───── Texte fourni

Les mirages de l'or blanc
Le début du XXe siècle : un potentiel à exploiter
Chamonix et Megève, villégiature d'une élite fortunée
Dès le début du XXe siècle, quelques villages de montagne font du tourisme hivernal un outil privilégié de développement économique. Chamonix en est l'archétype. La station attire une élite fortunée, qui dispose du temps et des moyens de séjourner dans un lieu retiré et exclusif pour s'y adonner à des pratiques de loisir encore confidentielles. Ski nordique, skating (patinage) et sauts divers ont alors du mal à concurrencer la simple promenade, à pied ou en ski-joëing (calèche). Ces stations dites de première génération sont généralement situées dans les vallées et ne disposent pas encore d'équipements spécifiques pour l'accès aux sommets avant l'entre-deux-guerres. Megève est la première à se doter d'un téléphérique pour les skieurs en 1933, alors que le ski alpin s'impose progressivement comme l'activité phare des stations.
Premières compétitions sportives
Très tôt, la concurrence française et suisse pousse les municipalités concernées à développer des politiques destinées à attirer et fidéliser une clientèle rare. Chamonix, là-encore, montre l'exemple et organise d'ailleurs en 1924 une semaine internationale de sports d'hiver qui, un an plus tard, sera requalifiée de Premiers Jeux olympiques d'hiver de l'histoire par le Comité International Olympique. L'organisation de compétitions internationales et l'invitation de champions réputés constituent alors des stratégies assez communes que le Grand Prix de Ski de Megève, à la sortie de la Seconde Guerre mondiale, illustre particulièrement bien.

──────────
───── Entrées fournies

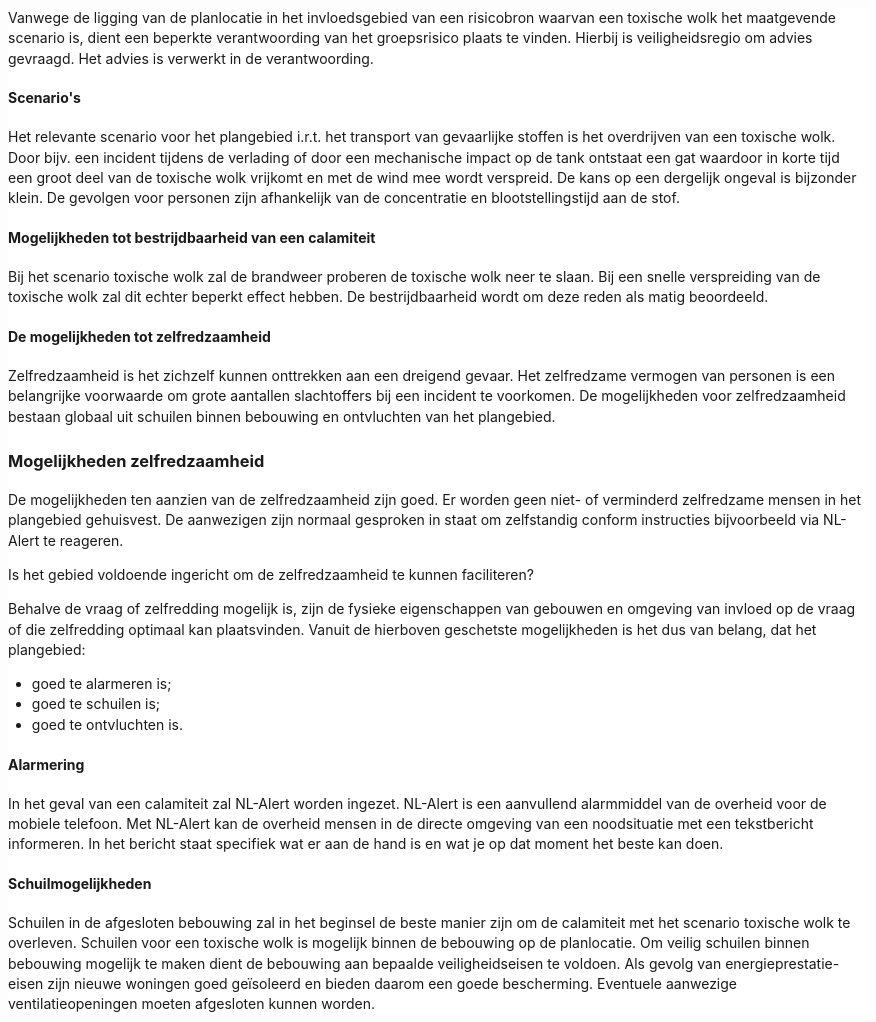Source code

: Vanwege de ligging van de planlocatie in het invloedsgebied van een risicobron waarvan een toxische wolk het maatgevende scenario is, dient een beperkte verantwoording van het groepsrisico plaats te vinden. Hierbij is veiligheidsregio om advies gevraagd. Het advies is verwerkt in de verantwoording.

#### Scenario's

Het relevante scenario voor het plangebied i.r.t. het transport van gevaarlijke stoffen is het overdrijven van een toxische wolk. Door bijv. een incident tijdens de verlading of door een mechanische impact op de tank ontstaat een gat waardoor in korte tijd een groot deel van de toxische wolk vrijkomt en met de wind mee wordt verspreid. De kans op een dergelijk ongeval is bijzonder klein. De gevolgen voor personen zijn afhankelijk van de concentratie en blootstellingstijd aan de stof.

#### Mogelijkheden tot bestrijdbaarheid van een calamiteit

Bij het scenario toxische wolk zal de brandweer proberen de toxische wolk neer te slaan. Bij een snelle verspreiding van de toxische wolk zal dit echter beperkt effect hebben. De bestrijdbaarheid wordt om deze reden als matig beoordeeld.

#### De mogelijkheden tot zelfredzaamheid

Zelfredzaamheid is het zichzelf kunnen onttrekken aan een dreigend gevaar. Het zelfredzame vermogen van personen is een belangrijke voorwaarde om grote aantallen slachtoffers bij een incident te voorkomen. De mogelijkheden voor zelfredzaamheid bestaan globaal uit schuilen binnen bebouwing en ontvluchten van het plangebied.

### Mogelijkheden zelfredzaamheid

De mogelijkheden ten aanzien van de zelfredzaamheid zijn goed. Er worden geen niet- of verminderd zelfredzame mensen in het plangebied gehuisvest. De aanwezigen zijn normaal gesproken in staat om zelfstandig conform instructies bijvoorbeeld via NL-Alert te reageren.

Is het gebied voldoende ingericht om de zelfredzaamheid te kunnen faciliteren?

Behalve de vraag of zelfredding mogelijk is, zijn de fysieke eigenschappen van gebouwen en omgeving van invloed op de vraag of die zelfredding optimaal kan plaatsvinden. Vanuit de hierboven geschetste mogelijkheden is het dus van belang, dat het plangebied:

- goed te alarmeren is;
- goed te schuilen is;
- goed te ontvluchten is.

#### Alarmering

In het geval van een calamiteit zal NL-Alert worden ingezet. NL-Alert is een aanvullend alarmmiddel van de overheid voor de mobiele telefoon. Met NL-Alert kan de overheid mensen in de directe omgeving van een noodsituatie met een tekstbericht informeren. In het bericht staat specifiek wat er aan de hand is en wat je op dat moment het beste kan doen.

#### Schuilmogelijkheden

Schuilen in de afgesloten bebouwing zal in het beginsel de beste manier zijn om de calamiteit met het scenario toxische wolk te overleven. Schuilen voor een toxische wolk is mogelijk binnen de bebouwing op de planlocatie. Om veilig schuilen binnen bebouwing mogelijk te maken dient de bebouwing aan bepaalde veiligheidseisen te voldoen. Als gevolg van energieprestatie-eisen zijn nieuwe woningen goed geïsoleerd en bieden daarom een goede bescherming. Eventuele aanwezige ventilatieopeningen moeten afgesloten kunnen worden.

──────────

Action demandée 1: Citez le passage du texte sur le tourisme hivernal qui commence par « Premières compétitions sportives » et se poursuit jusqu'à « illustre particulièrement bien. ».
Action demandée 2: Condensez sous forme de liste le paragraphe du texte sur le tourisme hivernal qui débute par « Très tôt, la concurrence française et suisse », en conservant ses faits principaux.
Action demandée 3: Poursuivez le texte sur le tourisme hivernal en montagne à partir de l'endroit où il s'arrête.

Résultat 1:
Premières compétitions sportives
Très tôt, la concurrence française et suisse pousse les municipalités concernées à développer des politiques destinées à attirer et fidéliser une clientèle rare. Chamonix, là-encore, montre l'exemple et organise d'ailleurs en 1924 une semaine internationale de sports d'hiver qui, un an plus tard, sera requalifiée de Premiers Jeux olympiques d'hiver de l'histoire par le Comité International Olympique. L'organisation de compétitions internationales et l'invitation de champions réputés constituent alors des stratégies assez communes que le Grand Prix de Ski de Megève, à la sortie de la Seconde Guerre mondiale, illustre particulièrement bien.

Résultat 2:
- La concurrence française et suisse pousse très tôt les municipalités à mener des politiques pour attirer et fidéliser une clientèle rare.
- Chamonix organise en 1924 une semaine internationale de sports d'hiver, que le Comité International Olympique requalifie un an plus tard de Premiers Jeux olympiques d'hiver.
- Organiser des compétitions internationales et inviter des champions réputés sont alors des stratégies courantes, comme l'illustre le Grand Prix de Ski de Megève après la Seconde Guerre mondiale.

Résultat 3:
Création de nouvelles stations
Dès la fin des années 1930, la saturation de ces lieux réservés, le recul de l'économie pastorale et l'engouement pour le ski alpin favorisent le lancement de nouvelles stations, construites souvent sur des sites quasiment vierges et en altitude cette fois. Val d'Isère ou l'Alpes d'Huez connaissent alors un succès rapide, mais dans la période de reconstruction qui suit la Libération, la nécessité de produire de l'événement pour se faire connaître conduit par exemple l'Alpe d'Huez à devenir une étape récurrente du Tour de France à partir de 1952.
Ces années sont marquées par des hésitations quant au public à attirer : faut-il démocratiser les sports d'hiver, comme le pense alors le Conseil Général de Savoie en lançant Courchevel en 1946 ? Ou convient-il plutôt de maintenir leur caractère élitiste ?
Les années 60 : la ruée vers l'or blanc
Les stations « skis aux pieds »
Dans les années 1960 et 1970, la réponse dominante ne laisse place à aucune ambiguïté. Les promesses du marché de la neige ne sont perçues qu'en tant qu'elles concernent une clientèle riche, urbaine, jeune, sportive et si possible étrangère. Cette doctrine provoque l'émergence d'un nouveau concept de stations, dites intégrées que l'on retrouve avec Flaine, Les Arcs, la Plagne ou encore Avoriaz.
La nouvelle station d'Avoriaz
Le reportage est consacré à la station de sports d'hiver dont Jean Vuarnet est l'initiateur : Avoriaz. Cette station est unique, les voitures y sont interdites, et tout a été conçu pour la pratique du ski. L'architecture a été voulue moderne mais adaptée au site.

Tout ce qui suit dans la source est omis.